→ EXERCISE: Continue the Disneyland Resort update below, starting right after its final sentence.

→ PAGE EXTRACT:
********************

Today’s MiceAge Update brings you the latest from the halls of Imagineering and Team Disney Anaheim, where some big-ish projects are in the works. After a pleasant summer season with manageable crowds of tourists spread evenly between the two parks, the Disneyland Resort crashes into late August this week with the return of over 500,000 SoCal and SoCal Select Annual Passholders who have been blocked out since June. That will make this the busiest week of the summer by far, and the Resort’s parking infrastructure will be stretched to the breaking point while the parks suddenly crawl with huge crowds of locals. While the front line Anaheim CM’s struggle to keep up this week, we’ll fill you in on what their TDA bosses have been working feverishly on this summer. Namely, the plans to get the Resort ready for the 60th Diamond Celebration and beyond, with some surprising new twists.

********************

→ LISTING:
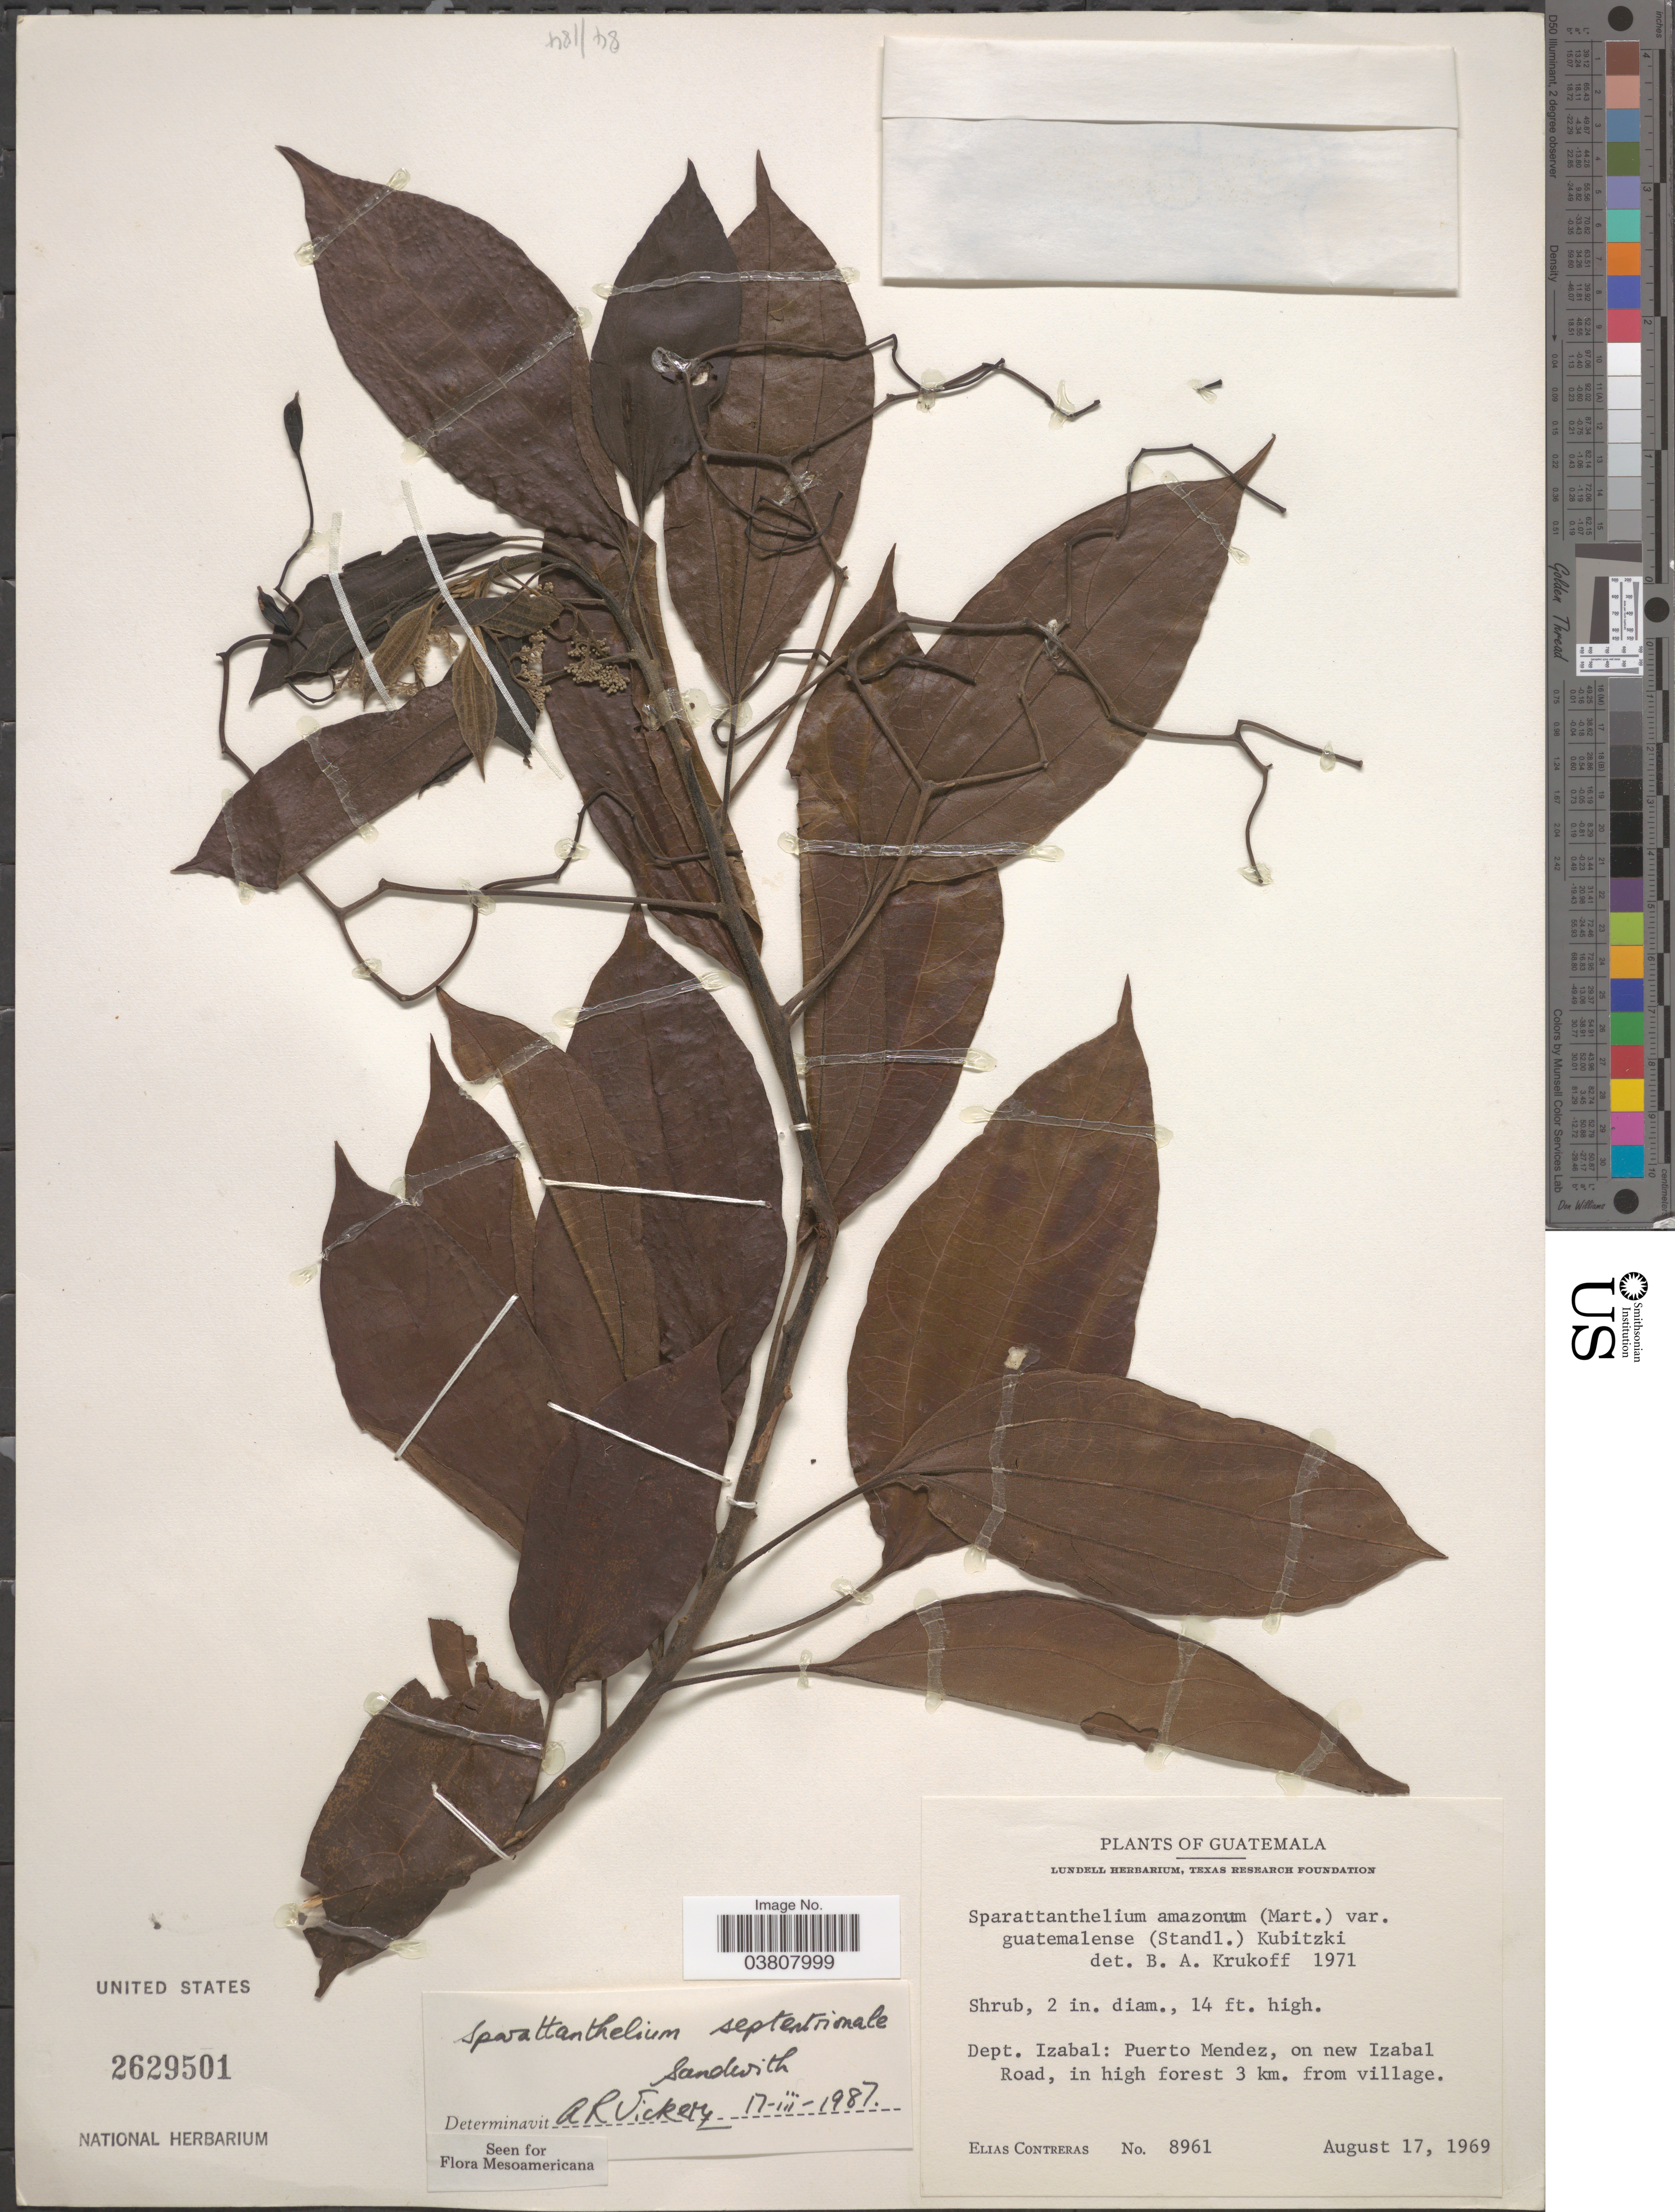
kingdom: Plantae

********************

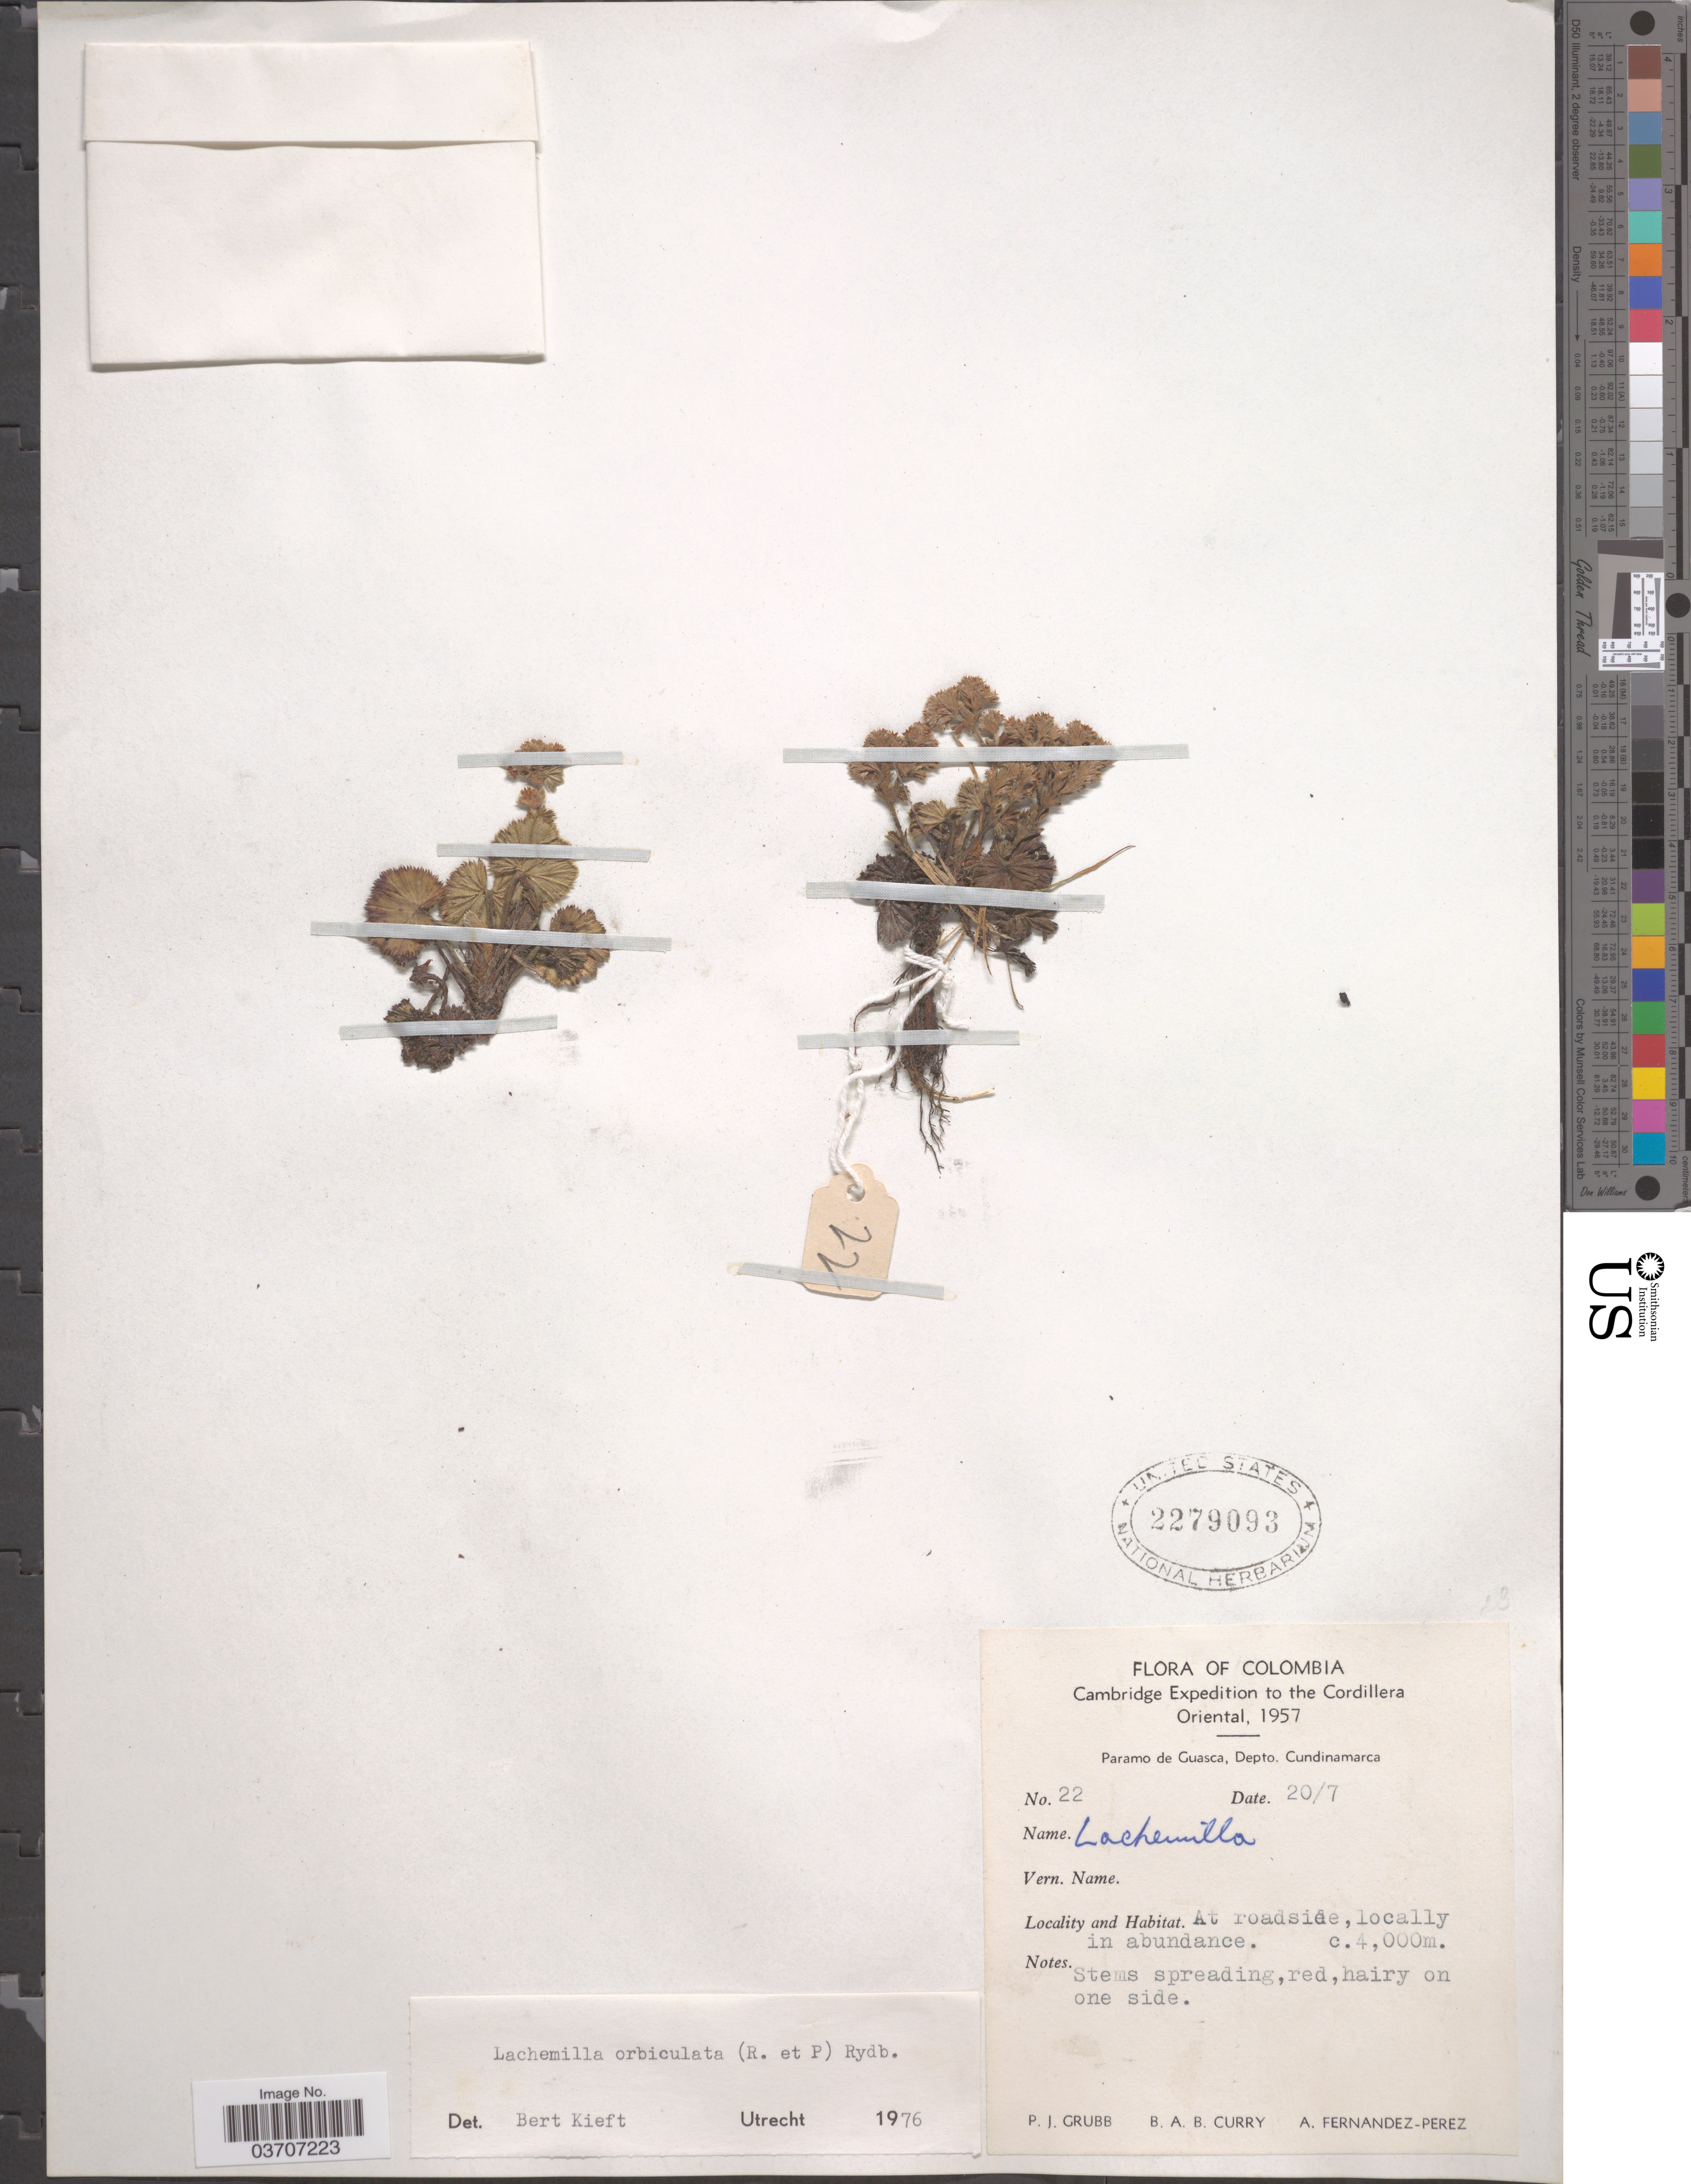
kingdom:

********************

→ TASK RESULT:
Red Scare

In order to fully comprehend the Anaheim news, it’s important to understand what’s been happening on the other side of the Pacific Ocean. The construction of Shanghai Disneyland is well underway, as the structural steel for the massive show buildings grow from former bean fields. Unfortunately, the entire Shanghai Disneyland project has been struggling with massive delays and setbacks for over a year now. The problems stem from the slow and questionable workmanship of the Chinese contractors and the mountains of red tape (no pun intended) the local bureaucrats keep throwing at any request or proposal from Imagineering. There are many business books already written about the pratfalls of doing business in Communist China, but when the park is finally complete there could be one doozy of a bestseller written about the construction of Shanghai Disneyland, and we’ll just leave it at that.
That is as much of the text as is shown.